Apesar da entrada em vigor das novas regras, a discussão jurídica está longe de ser encerrada. “Como qualquer ato normativo do Poder Executivo, os decretos podem ser questionados judicialmente, especialmente se houver entendimento de que extrapolaram os limites da lei que pretendem regulamentar ou invadiram matéria reservada ao Congresso Nacional. Também é possível haver questionamentos perante o Supremo Tribunal Federal por meio de ações de controle de constitucionalidade”, explica Coelho.

O especialista observa, no entanto, que a controvérsia jurídica não está necessariamente relacionada ao combate aos crimes digitais, mas à forma como essas novas obrigações foram instituídas. “O debate jurídico provavelmente não será sobre a necessidade de combater golpes ou proteger mulheres, pontos que contam com amplo consenso, mas sim sobre qual é o limite constitucional da atuação do Executivo ao impor novos deveres às plataformas sem uma lei específica aprovada pelo Legislativo”.
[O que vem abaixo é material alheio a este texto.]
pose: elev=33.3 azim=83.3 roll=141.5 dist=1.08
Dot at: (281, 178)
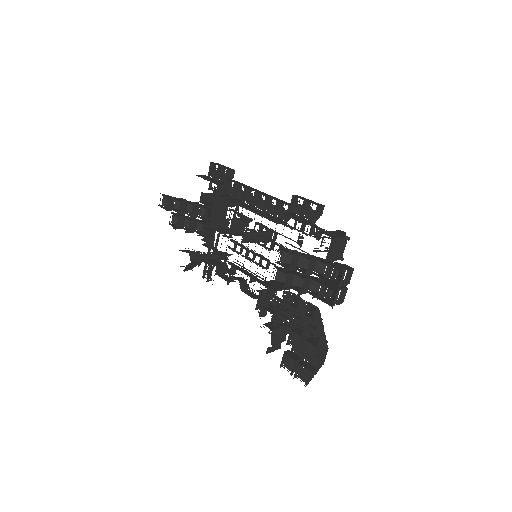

Em meio às críticas de parlamentares da oposição, que classificam os decretos como uma forma de censura, o advogado defende equilíbrio entre proteção às vítimas e preservação da liberdade de expressão.

É natural que uma medida dessa relevância gere forte debate político e jurídico. A preocupação com eventual censura merece ser levada a sério, porque a liberdade de expressão é um dos pilares do Estado Democrático de Direito. Ao mesmo tempo, também não se pode ignorar que fraudes digitais, golpes e violência contra mulheres representam problemas concretos que exigem respostas regulatórias”.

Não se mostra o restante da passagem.